Chatbotify - alhenaworks
https://assembly.com/chatbotify-me

======
alhenaworks
Humans bodies are gene survival machines for which immortality may or may not
be feasible, but human brains are meme survival machines for which immortality
is possible today with Chatbotify.

I came up with this idea when facing the death of a loved one, wishing there
was a way to preserve what was unique about them as a person. If I could clone
them so they were young again, with all their memories intact, that would be
perfect, but since I can't do that, what can I do? I can collect everything
they ever wrote, allow a "blank" chatbot similar to to learn to speak only
from that data, and talk to it.
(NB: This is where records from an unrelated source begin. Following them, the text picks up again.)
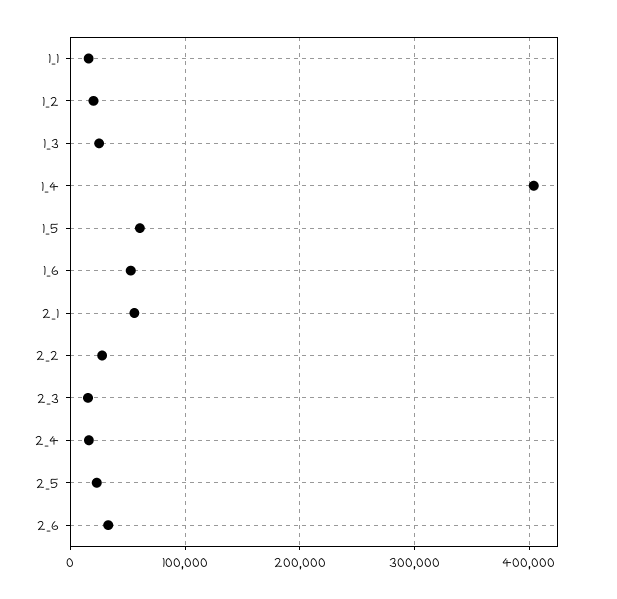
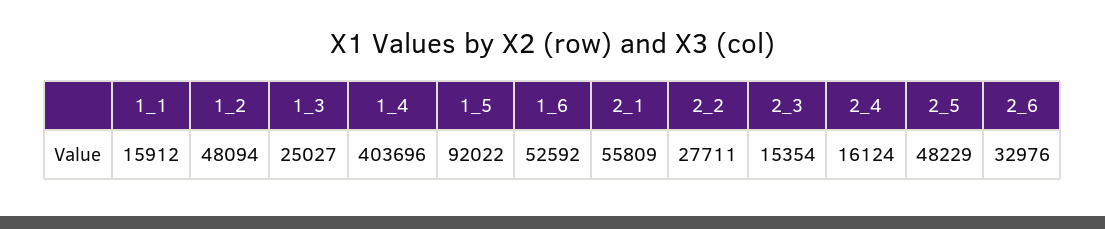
  {
    "1_1": 15912,
-   "1_2": 20000,
+   "1_2": 48094,
    "1_3": 25027,
    "1_4": 403696,
-   "1_5": 60000,
+   "1_5": 92022,
    "1_6": 52592,
    "2_1": 55809,
    "2_2": 27711,
    "2_3": 15354,
    "2_4": 16124,
-   "2_5": 20000,
+   "2_5": 48229,
    "2_6": 32976
  }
That's what chatbotify does.

Chatbotify.me functions as a social network of user created and managed
chatbots, while chatbotify.io exposes the technology for use by developers,
and chatbotify.com supplies businesses with hosted chatbot solutions.

Example use cases of chatbotify include allowing fans to talk to their idol's
chatbots, entire conversations to automated and watched for their
entertainment value , scripts for shows to be written by uploading the
previous lines of characters from disparate sitcoms and letting them talk to
each other, and users could speak with the dead.

Example business use cases include the automation of daily tasks that take up
a lot of time like email, text messaging, meetings, and social networking
interactions. This is the communication method of the future, allowing a user
to go on vacation from the digital world for increased spells of flow,
returning to the system only to check on it's progress and prune the neural
network of their minds; their systems of interconnected memes, either directly
while visualizing the neural network or by editing the past conversations,
which propagate updates to everything informed by that previous conversation.
Generated conversations already written will evolve as the AI evolves to
better mimic users, and these changes will be reviewable in timelapse for
entertainment and informative value.

The chatbotify.me social network is ad driven, chatbotify.io's api offering
will give away a limited numer of calls per month and otherwise be sold per
call in tiered monthly subscription packages that reduce the price per call
the greater the tier level ad subscription fee , and chatbotify.com's business
solutions will have a per user per month offering sold in yearly tiered
subscriptions such that the cost per user per month decreases as the price per
year's subscription price increases.